Utilisation rates for jackup rigs, semi-submersible rigs and drillships have dropped to 50 per cent in October 2016 from 90-100 per cent utilisation in 2013, he noted.
Said Mr Ng: "If oil prices can have a sustained recovery above US$60/bbl, then we may expect that the worst is over and see a gradual recovery in the industry. But in the short term, we may expect to see declining earnings and more job cuts going into 2017."
UOB Kay Hian analyst Foo Zhiwei said low contract wins would "continue to be the case for the next few years at least because of shale . . . Future offshore development is taking a back seat for a while.
"The oil majors have in their Q1 and Q2 results continually emphasised how they will stick to short-cycle projects and unconventional sources for future production," Mr Foo noted.
"Offshore and deepwater projects tend to be mid to long-cycle projects. And shale isn't just the United States . . . you see it popping up in the United Kingdom; China is exploring ways to exploit it; Chevron has shale operations in Argentina. It would seem with this much abundance of lower-cost, faster-cycle land resources, the world's need for offshore development is diminished for the next few years."
Analysts said both Keppel and SembMarine may need to continue cutting jobs as well but that, on the bright side, the earnings slide may be close to bottoming out. They added that, of the two, Keppel appears to have better prospects.
Mr Foo pointed out that Singapore has no national oil company nor oil assets to "help our local yards with orders", and that other national oil companies would likely "rather support their homegrown companies than give the job abroad, if they can".
"So, unfortunately for both yards, they will have to readjust to this new order. And will Q4 and onwards be worse? I think very much so for both, though I must say we are near the bottom for earnings now."
Mr Ng also thinks Keppel and SembMarine are "already trading at trough valuations, and downside may be limited from here onwards".
"We believe that Keppel has better prospects amid the downturn compared to Sembcorp Marine due to its more diversified revenue base," he said. "Keppel's property business contributed 70 per cent of its profit in its latest results and it still managed to generate respectable profit margins while Sembcorp Marine reported losses in its latest results. In addition, Keppel Corp has a relatively better profile of customers in terms of their financial strength."

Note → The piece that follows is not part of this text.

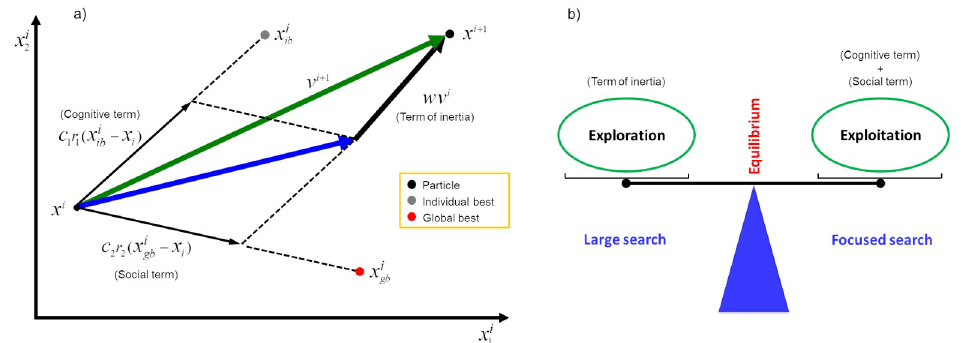
Fig 3. Exploration versus exploitation. (a) The three vectors associated with updating the velocity of particle in the original PSO—inertia, cognitive and social learning terms and (b) Balancing between exploration and exploitation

NRA Capital research head Liu Jinshu also said he "would favour Keppel over SembMarine", adding that "larger companies such as Keppel may contain value owing to their stronger balance sheets".
Conversely, he added, "the smaller companies may require more research before one buys in".
Keppel shares have dropped 18.74 per cent and SembMarine shares have fallen 26.86 per cent year-to-date. Keppel rose a cent to S$5.29 last Friday while SembMarine shed a cent to finish at S$1.28.